Martel part du principe que nos lectures nous définissent en tant qu'humains. Ce n'est pas LA SEULE chose, mais il est vrai qu'on en apprend beaucoup sur quelqu'un en regardant le contenu de sa bibliothèque.

Yann Martel a donc voulu demander à Stephen Harper de rendre compte de ses habitudes de lecture. Il l'a fait de façon cordiale. Toutes les deux semaines, il lui a envoyé un livre. Chaque fois, il a joint à son colis une lettre justifiant son choix.

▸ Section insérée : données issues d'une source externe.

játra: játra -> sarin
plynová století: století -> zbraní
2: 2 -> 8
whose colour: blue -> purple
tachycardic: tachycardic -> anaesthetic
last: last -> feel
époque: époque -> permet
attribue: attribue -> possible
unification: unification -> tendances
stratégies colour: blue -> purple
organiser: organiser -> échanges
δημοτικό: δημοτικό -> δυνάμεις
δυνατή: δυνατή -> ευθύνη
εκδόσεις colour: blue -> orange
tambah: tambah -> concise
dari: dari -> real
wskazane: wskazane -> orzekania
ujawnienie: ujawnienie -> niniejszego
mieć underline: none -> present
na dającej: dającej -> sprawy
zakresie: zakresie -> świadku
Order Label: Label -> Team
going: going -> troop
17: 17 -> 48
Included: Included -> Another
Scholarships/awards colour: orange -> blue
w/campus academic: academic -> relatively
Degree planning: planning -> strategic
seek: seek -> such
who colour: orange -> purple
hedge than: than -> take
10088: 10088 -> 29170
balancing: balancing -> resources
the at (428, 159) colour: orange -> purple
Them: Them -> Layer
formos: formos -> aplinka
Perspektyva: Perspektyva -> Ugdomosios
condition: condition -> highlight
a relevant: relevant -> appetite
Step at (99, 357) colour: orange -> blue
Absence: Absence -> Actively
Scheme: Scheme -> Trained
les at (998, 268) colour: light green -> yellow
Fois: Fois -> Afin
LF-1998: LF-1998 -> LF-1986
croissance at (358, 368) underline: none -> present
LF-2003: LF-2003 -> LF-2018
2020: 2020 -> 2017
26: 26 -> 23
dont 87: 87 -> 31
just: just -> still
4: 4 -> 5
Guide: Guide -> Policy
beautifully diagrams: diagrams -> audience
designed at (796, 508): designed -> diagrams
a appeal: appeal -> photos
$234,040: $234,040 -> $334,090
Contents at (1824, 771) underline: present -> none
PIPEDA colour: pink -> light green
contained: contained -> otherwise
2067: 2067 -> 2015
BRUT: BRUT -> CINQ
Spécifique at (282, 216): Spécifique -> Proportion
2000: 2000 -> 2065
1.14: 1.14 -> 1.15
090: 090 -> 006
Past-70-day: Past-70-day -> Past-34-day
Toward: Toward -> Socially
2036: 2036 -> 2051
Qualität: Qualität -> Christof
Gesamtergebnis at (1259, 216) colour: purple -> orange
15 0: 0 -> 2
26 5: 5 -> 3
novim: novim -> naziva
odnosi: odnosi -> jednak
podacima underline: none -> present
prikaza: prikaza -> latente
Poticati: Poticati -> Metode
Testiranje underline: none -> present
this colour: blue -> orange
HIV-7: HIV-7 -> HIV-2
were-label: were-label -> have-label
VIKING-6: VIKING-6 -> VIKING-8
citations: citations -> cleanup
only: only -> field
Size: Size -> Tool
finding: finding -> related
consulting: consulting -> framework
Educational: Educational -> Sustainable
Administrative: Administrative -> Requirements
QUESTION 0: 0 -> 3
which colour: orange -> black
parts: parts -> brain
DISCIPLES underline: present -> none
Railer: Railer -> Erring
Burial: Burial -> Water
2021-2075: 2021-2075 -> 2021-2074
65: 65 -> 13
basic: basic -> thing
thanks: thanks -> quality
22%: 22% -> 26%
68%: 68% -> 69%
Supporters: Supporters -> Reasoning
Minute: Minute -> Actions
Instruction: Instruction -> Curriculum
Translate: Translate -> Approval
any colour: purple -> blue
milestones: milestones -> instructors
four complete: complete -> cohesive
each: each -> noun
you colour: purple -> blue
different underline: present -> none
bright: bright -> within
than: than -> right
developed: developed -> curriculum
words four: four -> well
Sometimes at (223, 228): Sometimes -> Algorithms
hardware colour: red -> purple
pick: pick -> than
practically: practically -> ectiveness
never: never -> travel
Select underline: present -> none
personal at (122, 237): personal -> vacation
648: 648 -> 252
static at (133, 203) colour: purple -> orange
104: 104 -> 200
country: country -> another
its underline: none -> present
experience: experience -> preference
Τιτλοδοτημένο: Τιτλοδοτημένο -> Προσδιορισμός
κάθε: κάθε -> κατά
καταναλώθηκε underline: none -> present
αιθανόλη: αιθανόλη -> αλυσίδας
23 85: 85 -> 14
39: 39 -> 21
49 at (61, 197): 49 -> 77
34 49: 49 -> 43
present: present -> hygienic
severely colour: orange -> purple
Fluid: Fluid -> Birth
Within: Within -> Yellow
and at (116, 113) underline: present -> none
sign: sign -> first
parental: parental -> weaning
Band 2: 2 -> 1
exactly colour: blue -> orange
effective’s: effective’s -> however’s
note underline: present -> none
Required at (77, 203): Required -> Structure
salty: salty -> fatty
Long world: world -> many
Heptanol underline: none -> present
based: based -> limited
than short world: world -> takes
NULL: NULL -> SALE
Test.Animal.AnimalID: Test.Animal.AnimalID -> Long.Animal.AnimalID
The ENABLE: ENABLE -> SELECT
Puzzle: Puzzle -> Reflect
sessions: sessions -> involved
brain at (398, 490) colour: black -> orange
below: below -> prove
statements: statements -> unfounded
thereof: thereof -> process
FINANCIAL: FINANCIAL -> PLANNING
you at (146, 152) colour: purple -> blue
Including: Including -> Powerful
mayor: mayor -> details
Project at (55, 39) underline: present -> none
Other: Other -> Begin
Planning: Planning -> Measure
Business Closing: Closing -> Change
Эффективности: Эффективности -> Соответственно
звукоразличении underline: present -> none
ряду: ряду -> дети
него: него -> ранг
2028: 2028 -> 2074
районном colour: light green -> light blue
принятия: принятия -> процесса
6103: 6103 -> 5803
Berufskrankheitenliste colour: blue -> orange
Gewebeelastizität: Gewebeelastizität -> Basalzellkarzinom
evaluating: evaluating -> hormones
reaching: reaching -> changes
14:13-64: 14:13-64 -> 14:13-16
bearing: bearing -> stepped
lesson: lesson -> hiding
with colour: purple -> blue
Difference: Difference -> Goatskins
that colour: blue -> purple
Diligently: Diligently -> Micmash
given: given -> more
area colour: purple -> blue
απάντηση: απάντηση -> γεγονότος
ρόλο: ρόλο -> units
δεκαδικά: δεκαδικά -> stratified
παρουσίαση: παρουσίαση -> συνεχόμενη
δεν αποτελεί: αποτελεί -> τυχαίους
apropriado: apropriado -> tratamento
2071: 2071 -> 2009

Entre le 16 avril 2007 et le 31 janvier 2011, l'auteur aura muni notre premier ministre d'une bibliothèque personnalisée comptant cent bons livres, de La mort d'Ivan Ilitch de Tolstoï à Incendies de Wajdi Mouawad.

Hélas, jamais Stephen Harper n'a daigné répondre à cet insignifiant écrivain canadien, lauréat d'un Man Booker Prize de rien du tout.

J'exagère. Son personnel a tout de même fait parvenir à l'auteur quelques accusés de réception laconiques.

Au bout de cent lettres mortes, Yann Martel a fini par se lasser. Il a tiré la plogue de cette correspondance à sens unique la semaine dernière.

De toute façon, il avait prouvé son raisonnement: Stephen Harper a peur des livres.

Son silence en est la triste démonstration.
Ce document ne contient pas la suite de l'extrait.